Hockey is a term used to denote a family of various types of both summer and winter team sports which originated on either an outdoor field, sheet of ice, or dry floor such as in a gymnasium. While these sports vary in specific rules, numbers of players, apparel, and playing surface, they share broad characteristics of two opposing teams using a stick to propel a ball or disk into a goal.
There are many types of hockey. Some games make the use of skates, either wheeled, or bladed while others do not. In order to help make the distinction between these various games, the word hockey is often preceded by another word i.e. field hockey, ice hockey, roller hockey, rink hockey, or floor hockey.
In each of these sports, two teams play against each other by trying to manoeuvre the object of play, either a type of ball or a disk (such as a puck), into the opponent’s goal using a hockey stick.
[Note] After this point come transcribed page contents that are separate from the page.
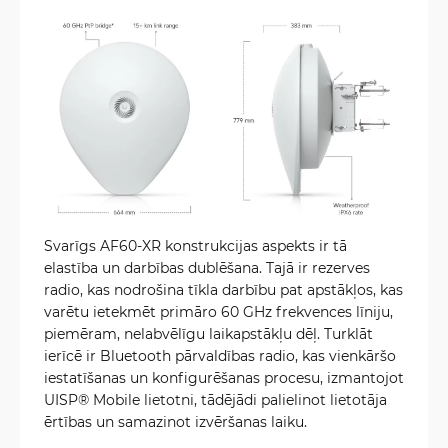
Svarīgs AF60-XR konstrukcijas aspekts ir tā
elastība un darbības dublēšana. Tajā ir rezerves
radio, kas nodrošina tīkla darbību pat apstākļos, kas
varētu ietekmēt primāro 60 GHz frekvences līniju,
piemēram, nelabvēlīgu laikapstākļu dēļ. Turklāt
ierīcē ir Bluetooth pārvaldības radio, kas vienkāršo
iestatīšanas un konfigurēšanas procesu, izmantojot
UISP® Mobile lietotni, tādējādi palielinot lietotāja
ērtības un samazinot izvēršanas laiku.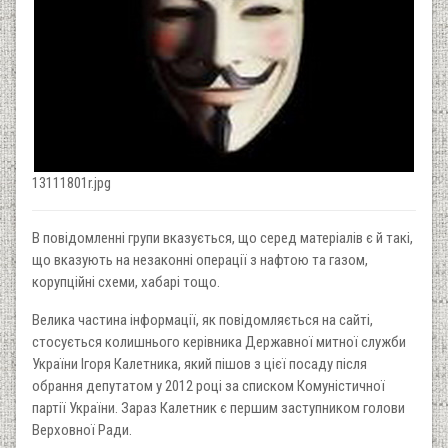
13111801r.jpg
В повідомленні групи вказується, що серед матеріалів є й такі,
що вказують на незаконні операції з нафтою та газом,
корупційні схеми, хабарі тощо.
Велика частина інформації, як повідомляється на сайті,
стосується колишнього керівника Державної митної служби
України Ігоря Калетника, який пішов з цієї посаду після
обрання депутатом у 2012 році за списком Комуністичної
партії України. Зараз Калетник є першим заступником голови
Верховної Ради.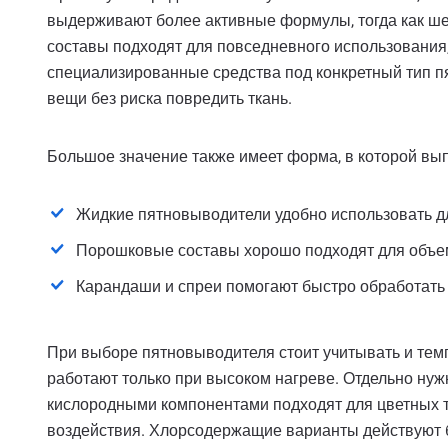
выдерживают более активные формулы, тогда как ше
составы подходят для повседневного использования
специализированные средства под конкретный тип пя
вещи без риска повредить ткань.
Большое значение также имеет форма, в которой вып
Жидкие пятновыводители удобно использовать д
Порошковые составы хорошо подходят для объемн
Карандаши и спреи помогают быстро обработать 
При выборе пятновыводителя стоит учитывать и тем
работают только при высоком нагреве. Отдельно нуж
кислородными компонентами подходят для цветных т
воздействия. Хлорсодержащие варианты действуют б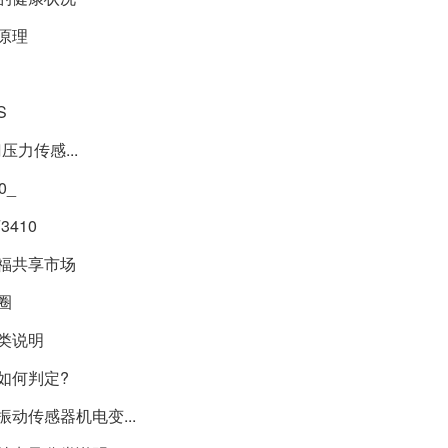
原理
S
压力传感...
0_
410
加福共享市场
圈
类说明
如何判定?
动传感器机电变...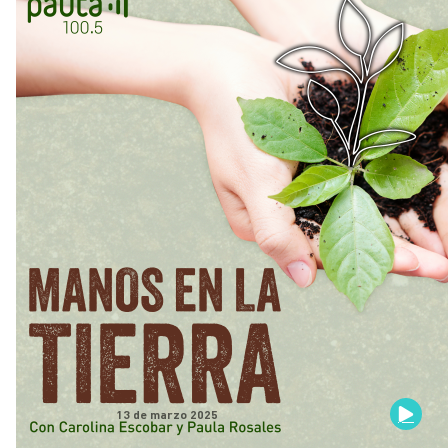
13 de marzo 2025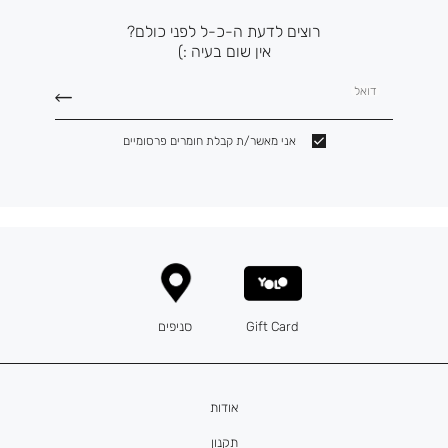
רוצים לדעת ה-כ-ל לפני כולם?
אין שום בעיה :)
דואל
אני מאשר/ת קבלת חומרים פרסומיים
Gift Card
סניפים
אודות
תקנון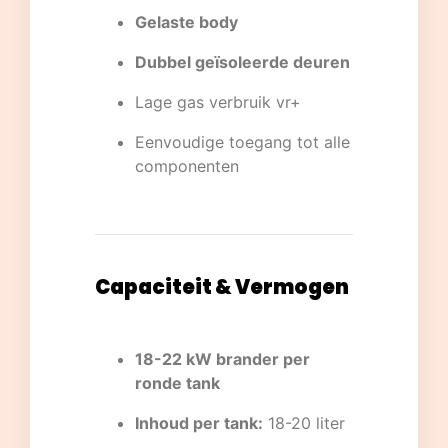
Gelaste body
Dubbel geïsoleerde deuren
Lage gas verbruik vr+
Eenvoudige toegang tot alle
componenten
Capaciteit & Vermogen
18-22 kW brander per
ronde tank
Inhoud per tank:
18-20 liter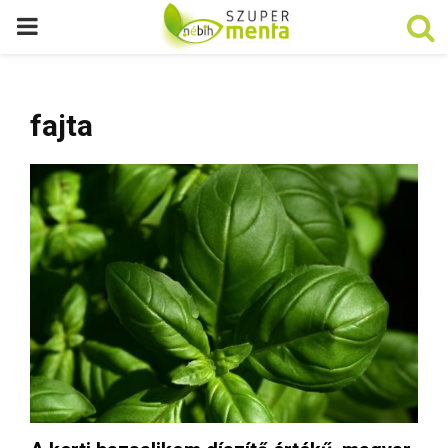
P
R
fajta
I
M
A
R
Y
M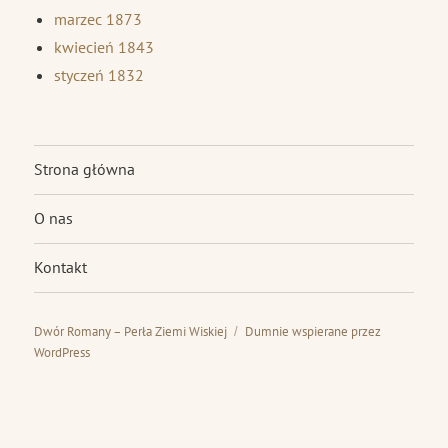
marzec 1873
kwiecień 1843
styczeń 1832
Strona główna
O nas
Kontakt
Dwór Romany – Perła Ziemi Wiskiej
Dumnie wspierane przez
WordPress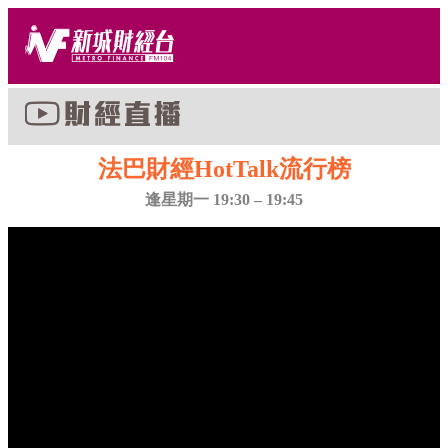
法巴財經HotTalk流行榜
逢星期一 19:30 – 19:45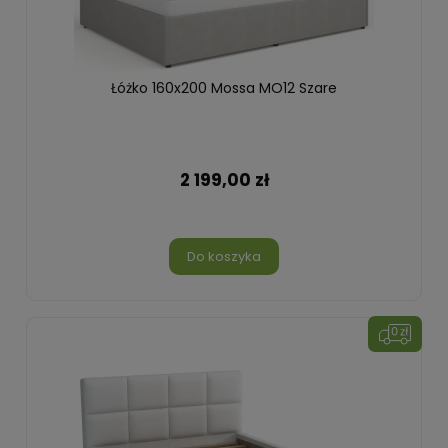
Łóżko 160x200 Mossa MO12 Szare
2 199,00 zł
Do koszyka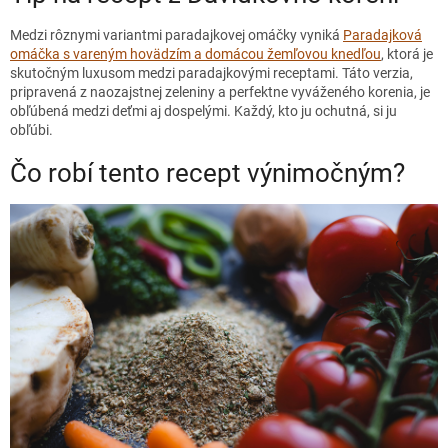
Medzi rôznymi variantmi paradajkovej omáčky vyniká
Paradajková
omáčka s vareným hovädzím a domácou žemľovou knedľou
, ktorá je
skutočným luxusom medzi paradajkovými receptami. Táto verzia,
pripravená z naozajstnej zeleniny a perfektne vyváženého korenia, je
obľúbená medzi deťmi aj dospelými. Každý, kto ju ochutná, si ju
obľúbi.
Čo robí tento recept výnimočným?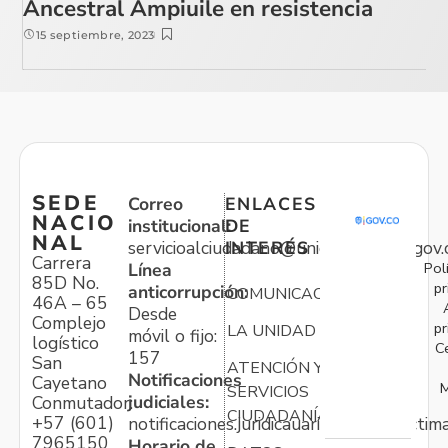
Ancestral Ampiuile en resistencia
15 septiembre, 2023
SEDE
Correo
ENLACES
NACIO
institucional:
DE
NAL
servicioalciudadano@unidadvictimas.gov.
INTERÉS
Carrera
Pol
Línea
85D No.
pr
anticorrupción:
COMUNICACIONES
46A – 65
Desde
Complejo
pr
LA UNIDAD
móvil o fijo:
logístico
C
157
San
ATENCIÓN Y
Notificaciones
Cayetano
M
SERVICIOS
judiciales:
Conmutador:
CIUDADANÍA
+57 (601)
notificaciones.juridicauariv@unidadvictim
7965150
Horario de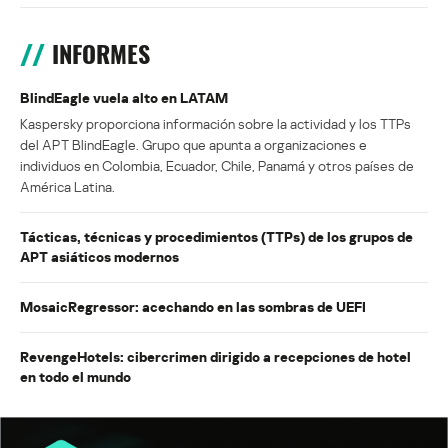
INFORMES
BlindEagle vuela alto en LATAM
Kaspersky proporciona información sobre la actividad y los TTPs
del APT BlindEagle. Grupo que apunta a organizaciones e
individuos en Colombia, Ecuador, Chile, Panamá y otros países de
América Latina.
Tácticas, técnicas y procedimientos (TTPs) de los grupos de
APT asiáticos modernos
MosaicRegressor: acechando en las sombras de UEFI
RevengeHotels: cibercrimen dirigido a recepciones de hotel
en todo el mundo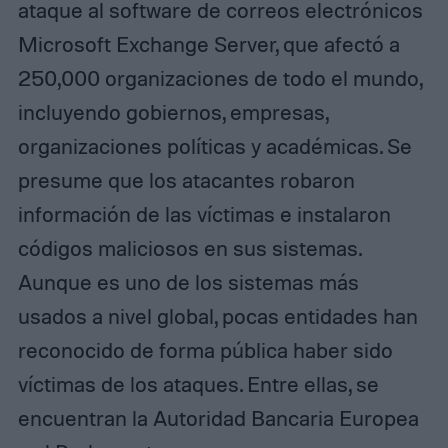
ataque al software de correos electrónicos
Microsoft Exchange Server, que afectó a
250,000 organizaciones de todo el mundo,
incluyendo gobiernos, empresas,
organizaciones políticas y académicas. Se
presume que los atacantes robaron
información de las víctimas e instalaron
códigos maliciosos en sus sistemas.
Aunque es uno de los sistemas más
usados a nivel global, pocas entidades han
reconocido de forma pública haber sido
víctimas de los ataques. Entre ellas, se
encuentran la Autoridad Bancaria Europea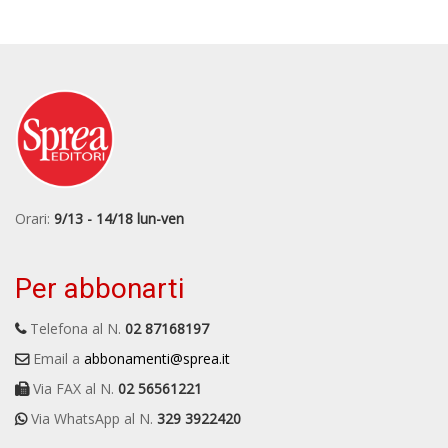
Orari:
9/13 - 14/18 lun-ven
Per abbonarti
Telefona al N.
02 87168197
Email a
abbonamenti@sprea.it
Via FAX al N.
02 56561221
Via WhatsApp al N.
329 3922420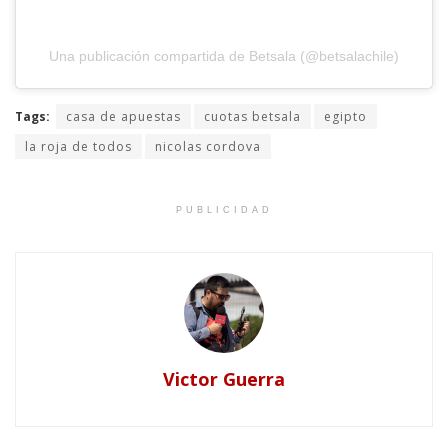
Una publicación compartida de Betsala (@betsalachile)
Tags:
casa de apuestas
cuotas betsala
egipto
la roja de todos
nicolas cordova
PUBLICIDAD
Victor Guerra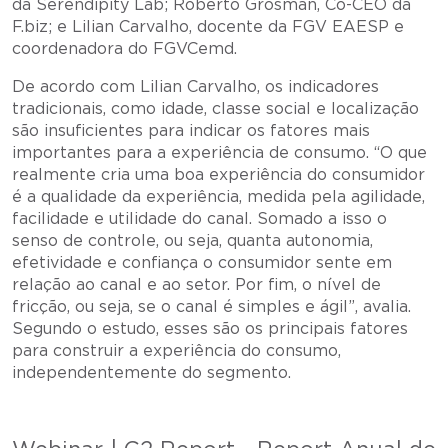
da Serendipity Lab; Roberto Grosman, Co-CEO da
F.biz; e Lilian Carvalho, docente da FGV EAESP e
coordenadora do FGVCemd.
De acordo com Lilian Carvalho, os indicadores
tradicionais, como idade, classe social e localização
são insuficientes para indicar os fatores mais
importantes para a experiência de consumo. “O que
realmente cria uma boa experiência do consumidor
é a qualidade da experiência, medida pela agilidade,
facilidade e utilidade do canal. Somado a isso o
senso de controle, ou seja, quanta autonomia,
efetividade e confiança o consumidor sente em
relação ao canal e ao setor. Por fim, o nível de
fricção, ou seja, se o canal é simples e ágil”, avalia.
Segundo o estudo, esses são os principais fatores
para construir a experiência do consumo,
independentemente do segmento.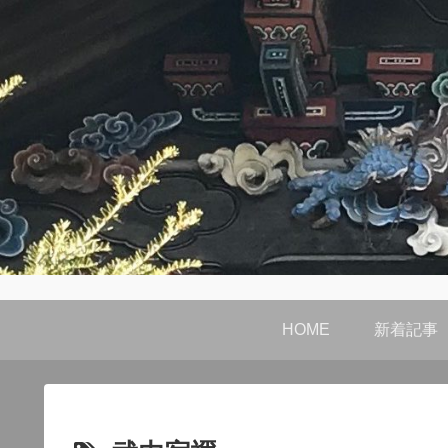
HOME
新着記事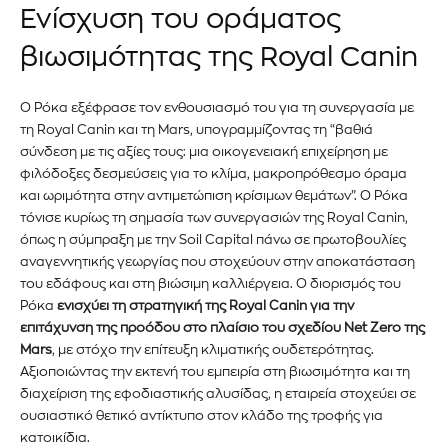
Ενίσχυση του οράματος
προϊόντα και τις εξελίξεις της
βιωσιμότητας της Royal Canin
αγοράς.
Για να εγγραφείτε, απλώς εισάγετε τη διεύθυνση email σας
Ο Ρόκα εξέφρασε τον ενθουσιασμό του για τη συνεργασία με
στον ιστότοπό μας ή κάντε κλικ στο κουμπί εγγραφής
τη Royal Canin και τη Mars, υπογραμμίζοντας τη “βαθιά
παρακάτω. Μην ανησυχείτε, σεβόμαστε την ιδιωτικότητά σας
σύνδεση με τις αξίες τους: μια οικογενειακή επιχείρηση με
και δεν θα σας στείλουμε ανεπιθύμητα μηνύματα. Οι
φιλόδοξες δεσμεύσεις για το κλίμα, μακροπρόθεσμο όραμα
πληροφορίες σας είναι ασφαλείς μαζί μας.
και ωριμότητα στην αντιμετώπιση κρίσιμων θεμάτων”. Ο Ρόκα
τόνισε κυρίως τη σημασία των συνεργασιών της Royal Canin,
όπως η σύμπραξη με την Soil Capital πάνω σε πρωτοβουλίες
αναγεννητικής γεωργίας που στοχεύουν στην αποκατάσταση
του εδάφους και στη βιώσιμη καλλιέργεια. Ο διορισμός του
Ρόκα
ενισχύει τη στρατηγική της Royal Canin για την
ΕΓΓΡΑΦΉ!
επιτάχυνση της προόδου στο πλαίσιο του σχεδίου Net Zero της
Mars
, με στόχο την επίτευξη κλιματικής ουδετερότητας.
Διάβασα και αποδέχομαι την
Πολιτική Απορρήτου
.
Αξιοποιώντας την εκτενή του εμπειρία στη βιωσιμότητα και τη
διαχείριση της εφοδιαστικής αλυσίδας, η εταιρεία στοχεύει σε
ουσιαστικό θετικό αντίκτυπο στον κλάδο της τροφής για
κατοικίδια.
Two notable exceptions use a straight stick and an open disk (still referred to as a puck) with a hole in the center instead. The first case is a style of floor hockey whose rules were codified in 1936 during the Great Depression by Canada’s Sam Jacks. The second case involves a variant which was later modified in roughly the 1970s to make a related game that would be considered suitable for inclusion as a team sport in the newly emerging Special Olympics. The floor game of gym ringette, though related to floor hockey, is not a true variant due to the fact that it was designed in the 1990s and modelled off of the Canadian ice skating team sport of ringette, which was invented in Canada in 1963. Ringette was also invented by Sam Jacks, the same Canadian who codified the rules for the open disk style of floor hockey 1936.